One of the world’s leading biotechnology companies was evaluating commercial enterprise search products. One of their key product requirements was auto-categorization, but the company didn’t have the expertise internally to evaluate the available commercial search products. What they wanted to do was compare the auto-categorization results from the search engine products under consideration with the auto-categorization results from a leading text analysis product. In addition, the company wanted to use the auto-categorization methodology for classifying new documents in the future.
Approach
Iknow used the SAP BusinessObjects Text Analysis Suite, with its superior entity extraction and categorization capabilities, to analyze the company’s content. Iknow was selected because of its deep technical knowledge and experience with many of the leading enterprise search and text analysis products.

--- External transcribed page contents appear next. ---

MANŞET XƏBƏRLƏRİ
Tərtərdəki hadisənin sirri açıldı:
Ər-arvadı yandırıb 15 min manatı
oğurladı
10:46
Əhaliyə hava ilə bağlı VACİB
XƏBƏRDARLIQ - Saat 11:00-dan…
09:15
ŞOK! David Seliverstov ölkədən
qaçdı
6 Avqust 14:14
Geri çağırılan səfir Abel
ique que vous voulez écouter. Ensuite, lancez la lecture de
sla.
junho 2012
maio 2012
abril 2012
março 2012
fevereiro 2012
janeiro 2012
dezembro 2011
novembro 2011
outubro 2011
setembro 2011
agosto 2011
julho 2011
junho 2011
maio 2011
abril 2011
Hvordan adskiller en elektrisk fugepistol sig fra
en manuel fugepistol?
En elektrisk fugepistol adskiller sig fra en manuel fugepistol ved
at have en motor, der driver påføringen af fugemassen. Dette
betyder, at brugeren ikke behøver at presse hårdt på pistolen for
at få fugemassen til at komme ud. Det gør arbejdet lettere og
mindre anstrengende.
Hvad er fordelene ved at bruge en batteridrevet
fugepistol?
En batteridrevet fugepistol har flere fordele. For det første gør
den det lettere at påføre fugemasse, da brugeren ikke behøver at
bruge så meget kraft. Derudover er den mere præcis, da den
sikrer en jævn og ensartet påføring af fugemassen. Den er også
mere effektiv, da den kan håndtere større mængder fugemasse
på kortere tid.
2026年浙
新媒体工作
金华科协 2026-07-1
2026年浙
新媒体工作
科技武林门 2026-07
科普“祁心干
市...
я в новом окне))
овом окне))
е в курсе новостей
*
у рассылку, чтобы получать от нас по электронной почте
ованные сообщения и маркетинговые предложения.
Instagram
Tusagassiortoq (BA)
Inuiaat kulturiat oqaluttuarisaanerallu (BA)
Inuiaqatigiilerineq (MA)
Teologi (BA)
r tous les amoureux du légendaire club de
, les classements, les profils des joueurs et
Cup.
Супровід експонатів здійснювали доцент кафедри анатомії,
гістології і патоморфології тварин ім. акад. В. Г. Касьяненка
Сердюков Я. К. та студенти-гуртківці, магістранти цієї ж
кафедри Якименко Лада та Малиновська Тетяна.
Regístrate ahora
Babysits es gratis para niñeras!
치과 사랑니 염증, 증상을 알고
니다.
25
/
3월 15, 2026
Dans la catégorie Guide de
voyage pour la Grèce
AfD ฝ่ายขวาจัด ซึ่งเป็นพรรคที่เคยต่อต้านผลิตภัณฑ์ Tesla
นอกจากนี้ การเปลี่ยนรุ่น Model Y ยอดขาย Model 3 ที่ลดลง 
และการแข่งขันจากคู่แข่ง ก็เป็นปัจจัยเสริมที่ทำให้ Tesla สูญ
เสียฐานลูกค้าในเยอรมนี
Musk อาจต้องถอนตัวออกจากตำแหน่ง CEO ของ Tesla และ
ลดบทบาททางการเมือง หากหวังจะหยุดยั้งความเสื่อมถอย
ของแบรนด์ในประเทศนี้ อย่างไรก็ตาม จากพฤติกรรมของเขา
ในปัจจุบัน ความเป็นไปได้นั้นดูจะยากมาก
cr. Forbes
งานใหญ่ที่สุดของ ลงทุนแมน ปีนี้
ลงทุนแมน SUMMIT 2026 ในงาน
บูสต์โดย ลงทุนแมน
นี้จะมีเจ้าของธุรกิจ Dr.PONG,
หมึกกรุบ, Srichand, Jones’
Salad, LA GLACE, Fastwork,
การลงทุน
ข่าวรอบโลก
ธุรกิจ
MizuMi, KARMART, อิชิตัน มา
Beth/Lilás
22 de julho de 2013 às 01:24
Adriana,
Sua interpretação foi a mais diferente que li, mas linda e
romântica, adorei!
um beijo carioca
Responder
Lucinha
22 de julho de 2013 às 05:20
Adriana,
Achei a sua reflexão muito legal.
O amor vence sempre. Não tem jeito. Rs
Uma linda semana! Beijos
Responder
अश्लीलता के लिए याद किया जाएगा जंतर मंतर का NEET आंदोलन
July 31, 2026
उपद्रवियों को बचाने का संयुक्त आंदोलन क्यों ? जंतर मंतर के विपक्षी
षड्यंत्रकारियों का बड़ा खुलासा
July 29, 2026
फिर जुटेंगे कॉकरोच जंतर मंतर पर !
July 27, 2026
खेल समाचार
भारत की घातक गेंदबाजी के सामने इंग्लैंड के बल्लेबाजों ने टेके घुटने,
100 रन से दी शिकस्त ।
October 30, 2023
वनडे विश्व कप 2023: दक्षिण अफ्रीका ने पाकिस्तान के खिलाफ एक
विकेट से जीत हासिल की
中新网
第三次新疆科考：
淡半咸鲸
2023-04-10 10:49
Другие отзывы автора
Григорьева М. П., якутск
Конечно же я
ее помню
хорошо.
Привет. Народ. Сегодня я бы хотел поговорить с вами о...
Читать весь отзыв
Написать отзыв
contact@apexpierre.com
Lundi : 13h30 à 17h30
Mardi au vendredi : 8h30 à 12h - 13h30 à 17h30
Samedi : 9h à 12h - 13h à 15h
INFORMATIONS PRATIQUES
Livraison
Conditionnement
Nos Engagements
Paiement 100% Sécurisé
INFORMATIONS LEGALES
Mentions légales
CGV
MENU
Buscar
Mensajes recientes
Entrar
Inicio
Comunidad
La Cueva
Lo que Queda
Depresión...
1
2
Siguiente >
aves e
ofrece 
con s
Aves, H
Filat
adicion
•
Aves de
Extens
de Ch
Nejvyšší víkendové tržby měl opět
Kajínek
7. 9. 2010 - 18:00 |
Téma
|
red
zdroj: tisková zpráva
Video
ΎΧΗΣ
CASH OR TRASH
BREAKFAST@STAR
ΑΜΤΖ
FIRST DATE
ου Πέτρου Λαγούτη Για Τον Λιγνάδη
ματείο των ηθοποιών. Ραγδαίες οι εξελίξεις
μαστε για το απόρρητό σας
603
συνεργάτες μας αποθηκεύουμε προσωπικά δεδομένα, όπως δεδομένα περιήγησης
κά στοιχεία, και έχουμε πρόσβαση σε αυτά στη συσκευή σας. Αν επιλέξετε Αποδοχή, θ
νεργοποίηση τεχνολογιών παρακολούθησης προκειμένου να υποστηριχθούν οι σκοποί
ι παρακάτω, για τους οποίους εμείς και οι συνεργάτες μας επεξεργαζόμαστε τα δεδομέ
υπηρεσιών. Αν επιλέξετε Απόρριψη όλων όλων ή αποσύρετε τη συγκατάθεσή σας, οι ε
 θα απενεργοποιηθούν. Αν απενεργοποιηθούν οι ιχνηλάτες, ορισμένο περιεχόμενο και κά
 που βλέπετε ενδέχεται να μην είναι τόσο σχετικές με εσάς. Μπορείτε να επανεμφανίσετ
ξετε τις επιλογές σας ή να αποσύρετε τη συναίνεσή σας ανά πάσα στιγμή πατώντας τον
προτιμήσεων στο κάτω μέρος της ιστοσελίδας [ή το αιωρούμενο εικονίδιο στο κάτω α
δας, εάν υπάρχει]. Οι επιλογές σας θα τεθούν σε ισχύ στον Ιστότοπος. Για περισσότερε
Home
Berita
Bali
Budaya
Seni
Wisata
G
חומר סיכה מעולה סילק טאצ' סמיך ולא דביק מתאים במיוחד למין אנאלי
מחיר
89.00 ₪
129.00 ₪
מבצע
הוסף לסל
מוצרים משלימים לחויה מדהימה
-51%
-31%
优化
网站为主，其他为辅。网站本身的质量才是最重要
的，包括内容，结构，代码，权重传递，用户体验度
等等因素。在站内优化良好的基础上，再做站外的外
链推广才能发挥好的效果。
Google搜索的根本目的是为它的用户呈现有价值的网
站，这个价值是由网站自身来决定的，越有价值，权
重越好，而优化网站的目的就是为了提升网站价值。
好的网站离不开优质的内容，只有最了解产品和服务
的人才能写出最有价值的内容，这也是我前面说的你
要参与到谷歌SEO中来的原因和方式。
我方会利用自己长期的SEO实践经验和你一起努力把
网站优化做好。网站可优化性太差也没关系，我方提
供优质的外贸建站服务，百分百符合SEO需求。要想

Iknow was given more than 50,000 scientific and technical documents drawn from three sources—the Defense Technical Information Center (DTIC), the U.S. Department of Energy (DOE), and the U.S. National Library of Medicine’s PubMed database. Each of the three data sets included a source-specific taxonomy, full text documents, and the document abstracts. The size of the input data exceeded 75 GB.
The processing and analysis was performed using SAP Business Objects Text Analysis XI 3.0, with the embedded Oracle XE database, Categorizer Workbench, and ThingFinder Workbench tools. The Categorizer Workbench provides an editorial environment for creating and maintaining taxonomies and contains both a learn-by-example (LBE) algorithm and a rules-based engine. The Thingfinder Workbench provides advanced text analysis that automatically identifies and extracts entities from any text data source.
Fifteen separate analyses were performed on the 50,000-plus document dataset, including various taxonomy creation and auto-categorization tasks. The Categorizer Workbench was able to classify the content into the PubMed taxonomy and a proprietary taxonomy with greater than 95 percent accuracy. The Categorizer LBE algorithm automatically generated a categorization rule set that could be reused, which met the company’s requirement for a reusable methodology.
Results
Iknow provided all of the information requested by the biotechnology company and the company made an informed purchase of a new enterprise software product.
Iknow also recommended that the company purchase a text analysis product and integrate it with the enterprise search tool to create an end-to-end automated content acquisition, tagging, and indexing process. The text analysis software would enhance the enterprise search tool by providing entity extraction, automated summarization, and auto-categorization functionality.